Steaua Bükreş’in diğerlerine göre boyu kısa kalabilir, ama asla kulak arkası yapılacak bir takım değil. Öncelikle Steaua Romanya futbolunun ekolü. Ülkesinde 23 kez lig, 20 kez kupa ve 5 kez de Süper Kupa şampiyonluğunu kazanan, inanılmaz bir rekorun sahibi. Gelelim dış hatlara... 1986 Şampiyonlar Ligi ve aynı sene Süper Kupa. Patronları Galatasaray yapısını ezberlemiş Becali. Doğal olarak milli duyguları ağır basacak Hagi ve Popescu da cabası. Bir de Steaua’nın oynadığı hazırlık maçlarına bakalım. Roma’yı 3-1, Beşiktaş’ı 1-0 yenip, Nürnberg’le 0-0 berabere kalmış. Skorlara bakarsak sezon öncesi prova oldukça başarılı. Takım son derece hızlı ve sert bir yapıya sahip. Defansları taş gibi. Kaptan Radoi ve Goian isimli oyuncular, top geçer, adam geçmez cinsinden. Üstelik 5 futbolcusu EURO 2008’de boy gösteren Romanya’nın değişmezlerinden. Petre de Galatasaray’daki görüntüsünden oldukça farklı, merkezin şefi.

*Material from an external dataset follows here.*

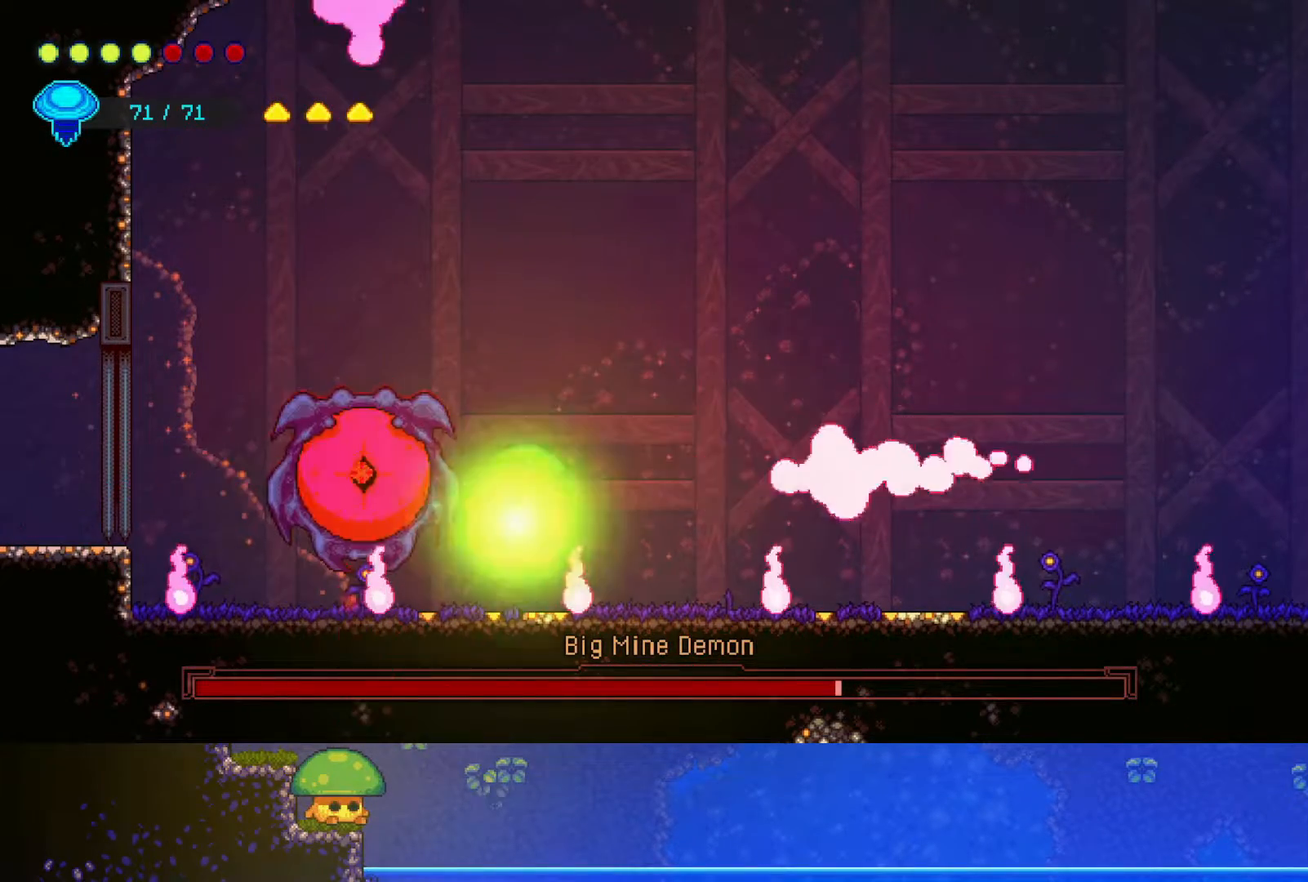
{"buttons": [], "left_stick": "center", "right_stick": "center", "events": [[500, "left_stick", "center"]]}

Sanırım Romen takımı hakkında bu kadar bilgi yeter. Yönetim ve Skibbe işin farkındalar ki, kura çekimi bittiği andan itibaren temkinli konuşuyorlar. Doğrusu da bu. Tamam, sizin gözünüze ‘Gamlı Baykuş’ gibi görünmek istemiyorum. Galatasaray, Şampiyonlar Ligi’ne yüzde 99 katılacaktır, kimsenin şüphesi yok, ama yıldızların sakatlığı, 2 sene önceki Tromsö faciasını düşündükçe, o yüzde bir ihtimal tedirgin etmiyor değil. Kaldı ki, Steaua asla bir Tromsö değil. Medyadaki bazı ateşli arkadaşlar; yemeden şükür etmeyin, şeker gibi kura diyorsunuz, o şeker, nane çıkmasın sonra... Yazımın son satırlarını uzun zaman beraber çalıştığım, dünyanın en yürekli adamlarından, maalesef genç yaşta yitirdiğimiz usta sanatçı, prodüktör ve bir futbol aşığı Osman Yağmurdereli’ye ayırdım. Canım abim, Trabzonspor ve Galatasaray için biraz daha fazla heyecanlanırdın ama kulüp de ayırt etmezdin. Taraflı tarafsız herkesi severdin, aynen bizlerin seni sevdiği ve saydığı gibi. Nur içinde yat...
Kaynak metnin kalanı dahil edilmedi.